用ffmpeg实现ECNR

发布时间 2023-09-12 08:55:04作者: 阿风小子

ECNR (Echo Cancellation and Noise Reduction) 是一种处理语音信号的技术,可以去除回声和噪声,提高通话质量。
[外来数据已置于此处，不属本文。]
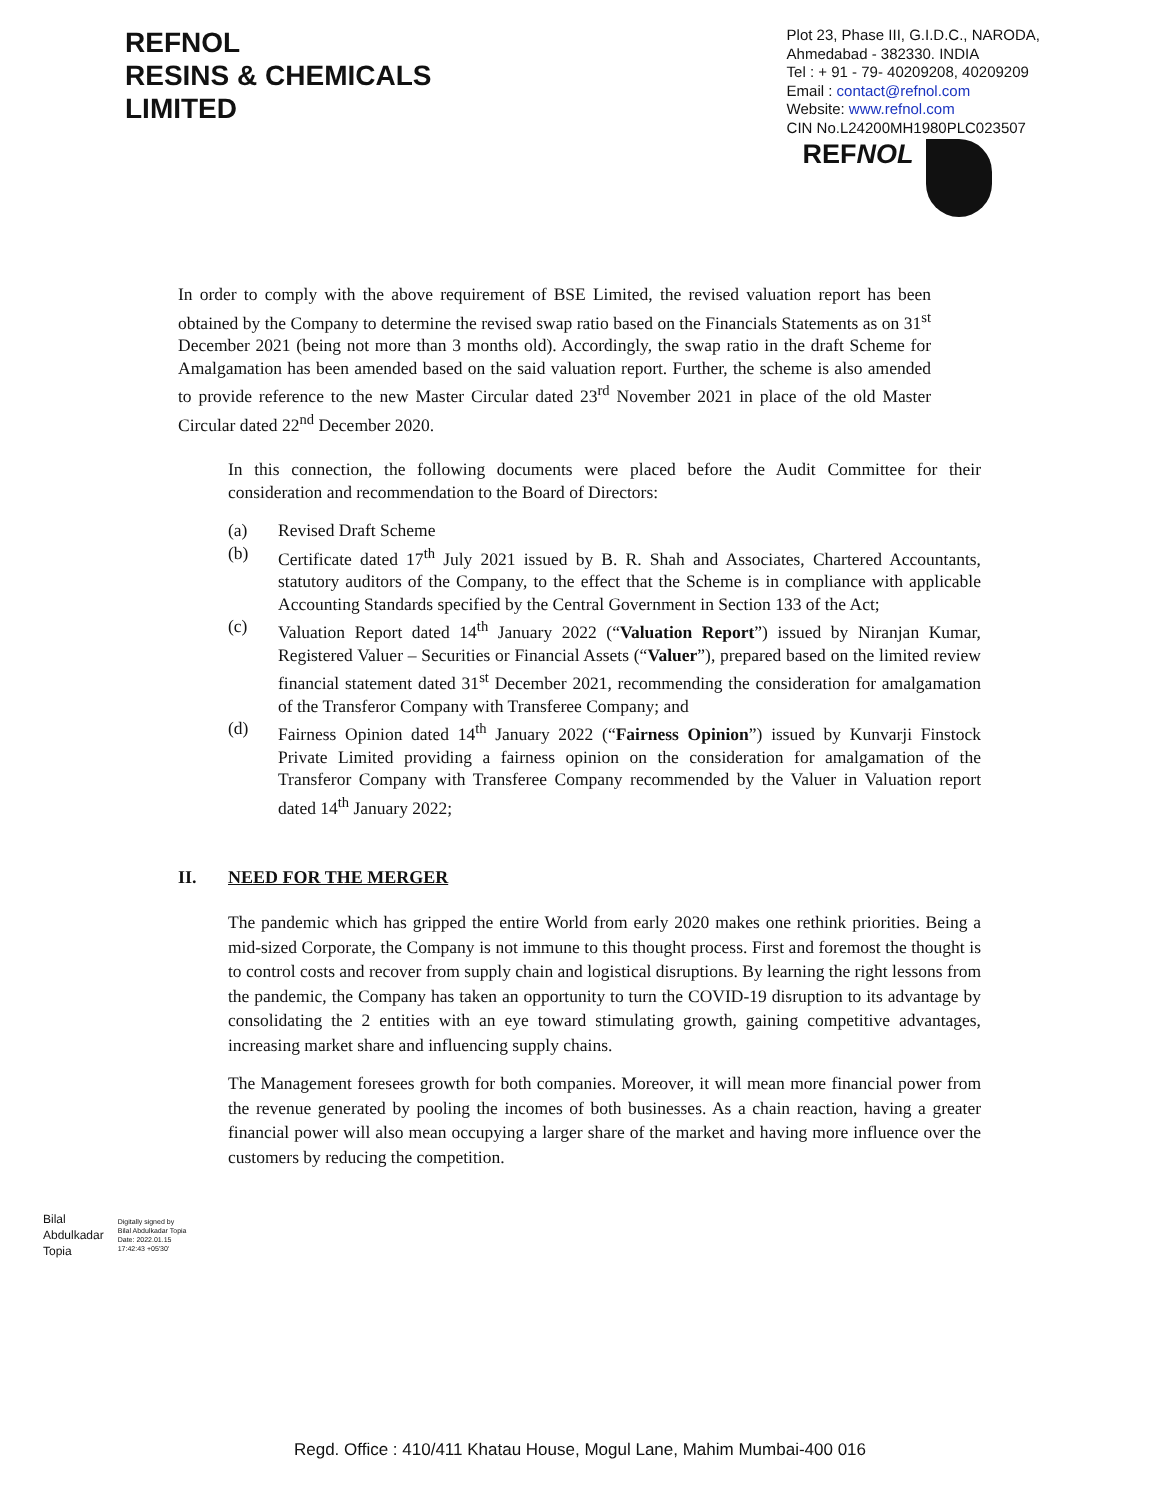REFNOL
RESINS & CHEMICALS
LIMITED
Plot 23, Phase III, G.I.D.C., NARODA,
Ahmedabad - 382330. INDIA
Tel : + 91 - 79- 40209208, 40209209
Email : contact@refnol.com
Website: www.refnol.com
CIN No.L24200MH1980PLC023507
REFNOL
In order to comply with the above requirement of BSE Limited, the revised valuation report has been obtained by the Company to determine the revised swap ratio based on the Financials Statements as on 31<sup>st</sup> December 2021 (being not more than 3 months old). Accordingly, the swap ratio in the draft Scheme for Amalgamation has been amended based on the said valuation report. Further, the scheme is also amended to provide reference to the new Master Circular dated 23<sup>rd</sup> November 2021 in place of the old Master Circular dated 22<sup>nd</sup> December 2020.
In this connection, the following documents were placed before the Audit Committee for their consideration and recommendation to the Board of Directors:
(a) Revised Draft Scheme
(b) Certificate dated 17<sup>th</sup> July 2021 issued by B. R. Shah and Associates, Chartered Accountants, statutory auditors of the Company, to the effect that the Scheme is in compliance with applicable Accounting Standards specified by the Central Government in Section 133 of the Act;
(c) Valuation Report dated 14<sup>th</sup> January 2022 (“Valuation Report”) issued by Niranjan Kumar, Registered Valuer – Securities or Financial Assets (“Valuer”), prepared based on the limited review financial statement dated 31<sup>st</sup> December 2021, recommending the consideration for amalgamation of the Transferor Company with Transferee Company; and
(d) Fairness Opinion dated 14<sup>th</sup> January 2022 (“Fairness Opinion”) issued by Kunvarji Finstock Private Limited providing a fairness opinion on the consideration for amalgamation of the Transferor Company with Transferee Company recommended by the Valuer in Valuation report dated 14<sup>th</sup> January 2022;
II. NEED FOR THE MERGER
The pandemic which has gripped the entire World from early 2020 makes one rethink priorities. Being a mid-sized Corporate, the Company is not immune to this thought process. First and foremost the thought is to control costs and recover from supply chain and logistical disruptions. By learning the right lessons from the pandemic, the Company has taken an opportunity to turn the COVID-19 disruption to its advantage by consolidating the 2 entities with an eye toward stimulating growth, gaining competitive advantages, increasing market share and influencing supply chains.
The Management foresees growth for both companies. Moreover, it will mean more financial power from the revenue generated by pooling the incomes of both businesses. As a chain reaction, having a greater financial power will also mean occupying a larger share of the market and having more influence over the customers by reducing the competition.
Bilal
Abdulkadar
Topia
Digitally signed by
Bilal Abdulkadar Topia
Date: 2022.01.15
17:42:43 +05'30'
Regd. Office : 410/411 Khatau House, Mogul Lane, Mahim Mumbai-400 016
FFmpeg 是一个流行的开源多媒体框架,它可以实现对音频、视频等多种格式的编解码、过滤、转换等操作。

要使用 FFmpeg 实现 ECNR,需要先了解以下几个概念:

回声:当我们在手机或电脑上进行语音通话时,我们的声音会被录制、发送到对方的设备上,同时也会传回到自己的设备上,这就形成了回声。

噪声:环境中的杂音、电器噪声、交通噪声等都称为噪声。

ECNR 技术主要包括以下两个步骤:

回声消除:通过分析回声信号和原始信号之间的差异,估算出回声的特征(如延迟、衰减系数等),并将其从原始信号中减去,以消除回声。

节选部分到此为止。